In her 1992 study of cross-dressing and cultural anxiety, Vested Interests, Marjorie Garber invites us to look directly at rather than through the figure of the transvestite (9). She sees the cross-dressing figure as a “third term,” one that undoes binaries and thereby creates a “category crisis”: “By ‘category crisis’ I mean a failure of definitional distinction, a borderline that becomes permeable, that permits of border crossings from one (apparently distinct) category to another” (16).1 In Amy Dillwyn’s The Rebecca Rioter: A Story of Killay Life (1880), gangs of cross-dressed men breach physical boundaries in the name of social justice, class, and nationality. But beyond the dramatic account of men smashing tollgates, The Rebecca Rioter is a text invested in a variety of different border crossings, from the purported translation of the original story (from Welsh to English) to the multi-layered transgender ventriloquism of the text’s narrative. Jay Prosser has convincingly argued that we need to disentangle transgender bodies from queer bodies and transgender identity from queer sexuality, but in the case of Dillwyn’s novel, these are deeply and deliberately intertwined. Indeed, as I shall argue, the queer erotic triangle at the heart of the text’s expression of female same-sex desire is contingent on the transgender construction of Evan, who is both one of the cross-dressing rioters and a character who ventriloquizes his genderqueer creator. This essay draws on recent historiography, newly available archival sources, and queer theory to investigate Dillwyn’s representation of trans Victorian identities and acts. In doing so, it claims the novel as a paradigmatic example of Victorian trans literature.

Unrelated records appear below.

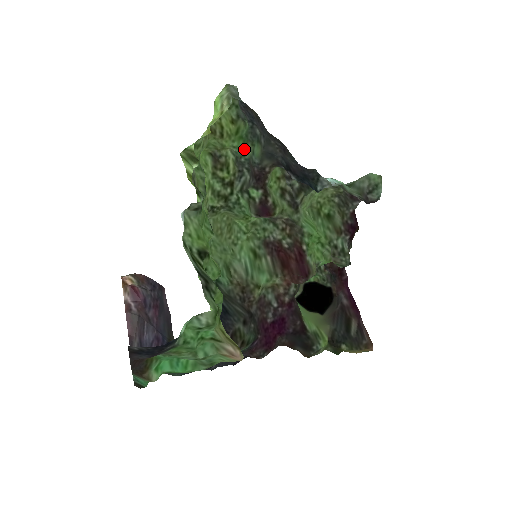
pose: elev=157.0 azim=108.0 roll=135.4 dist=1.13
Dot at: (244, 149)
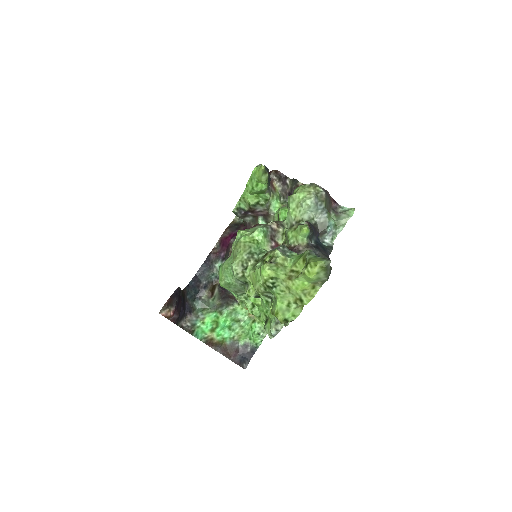
Dot at: (296, 256)
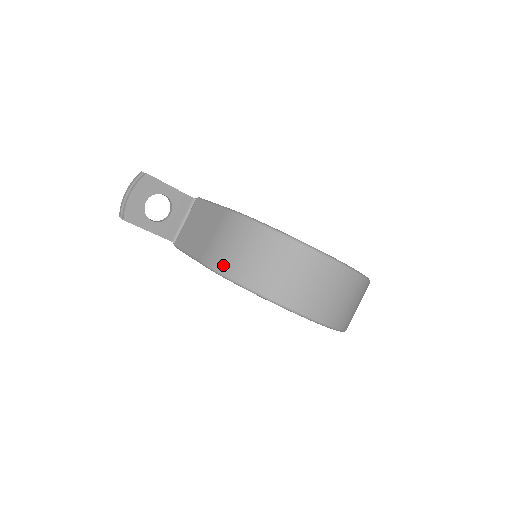
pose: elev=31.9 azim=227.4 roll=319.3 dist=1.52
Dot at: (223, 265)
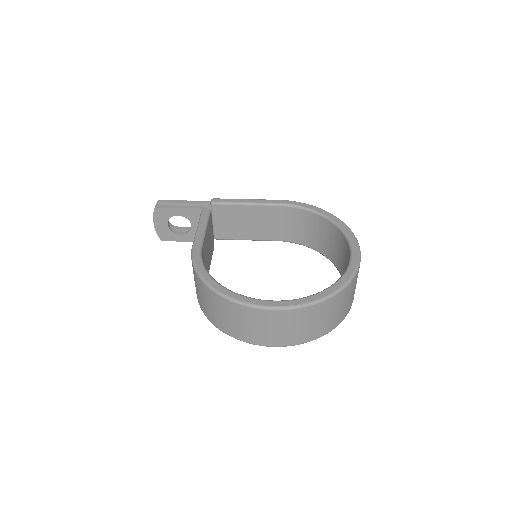
Dot at: (197, 297)
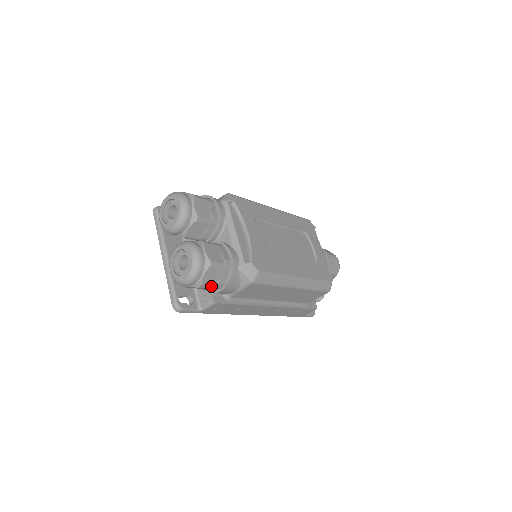
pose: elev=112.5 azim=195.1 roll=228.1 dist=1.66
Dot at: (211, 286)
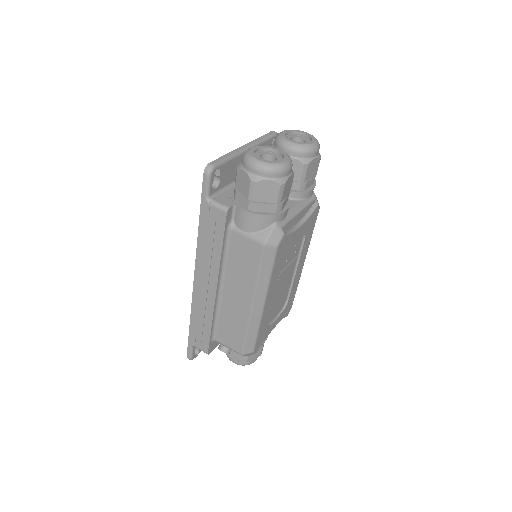
Dot at: (253, 195)
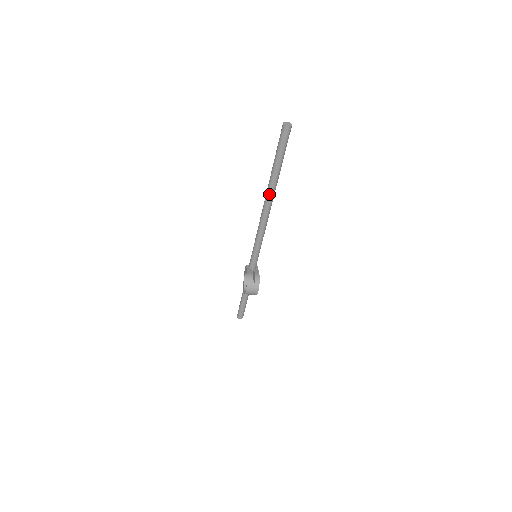
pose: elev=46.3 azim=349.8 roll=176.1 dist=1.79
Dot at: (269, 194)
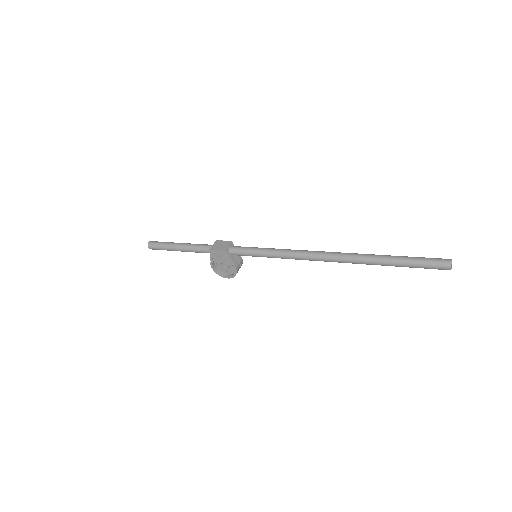
Dot at: occluded
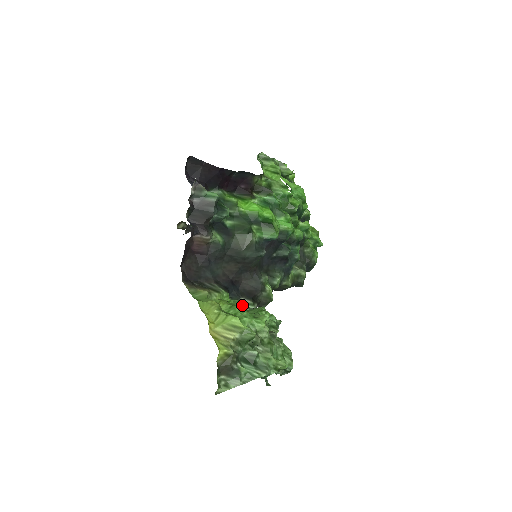
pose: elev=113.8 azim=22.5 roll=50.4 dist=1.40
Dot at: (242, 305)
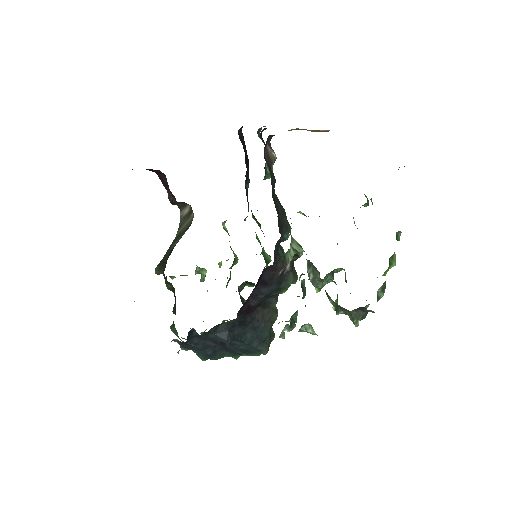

Published nearly forty years after the popular uprisings of 1839–43 known as the Rebecca Riots, Dillwyn’s novel is closely based on historical events in which large gangs of protesters—mainly men dressed in female costume— destroyed hundreds of tollgates, liberated a workhouse, and conducted campaigns of protest and intimidation. The riots began in the face of an agricultural depression and focused on removing the numerous and costly tollgates run by turnpike trusts, but the movement that became known as “Rebeccaism” expanded to protest elements of the New Poor Law, absentee landlords, and other issues of social justice. There was an element of [End Page 113] nationalist protest in some of Rebecca’s declarations (Williams 192), and historical research suggests that there were also links between the Chartist movement stirring in industrial South East Wales and the Rebecca uprisings in the rural west (Williams 150–57). From the outset, Rebecca and her daughters (as the rioters were known) went about their protests wearing women’s clothing: often a white smock-like garment or a bedgown, bonnet, and shawl in keeping with the attire of farmers’ and labourers’ wives, though they occasionally sported more lavish wigs and dresses. Rebecca, referred to in contemporary accounts in the third person to mean the leader of a particular riot, the wider body of men (who are also her children/daughters), and the movement itself, took her name from the Book of Genesis: “let thy seed possess the gate of those which hate them” (King James Bible, Gen. 24.60). Another widely circulated folk story is that the burly leader of the first riot borrowed his costume from Becca Mawr of Llangolman.

There were hundreds of successful attacks on tollgates during 1843 (D. Jones 201), the year in which the riots of the novel take place; by summer, Rebeccaism had spread from the rural west to industrialized Glamorgan, where this story is set. The attacks depicted in the novel are based on events in which the author’s father and uncle were directly involved as magistrates summoned to help ambush the rioters.2 Dillwyn’s novel was considered by contemporaries a compellingly realistic account of the riots and was consulted and quoted by historians (Davies 328–29; Evans viii). As one local woman recalled, “such was the accuracy of [Dillwyn’s] portrayal of the rioters, that their now respectable descendants demanded an injunction in court...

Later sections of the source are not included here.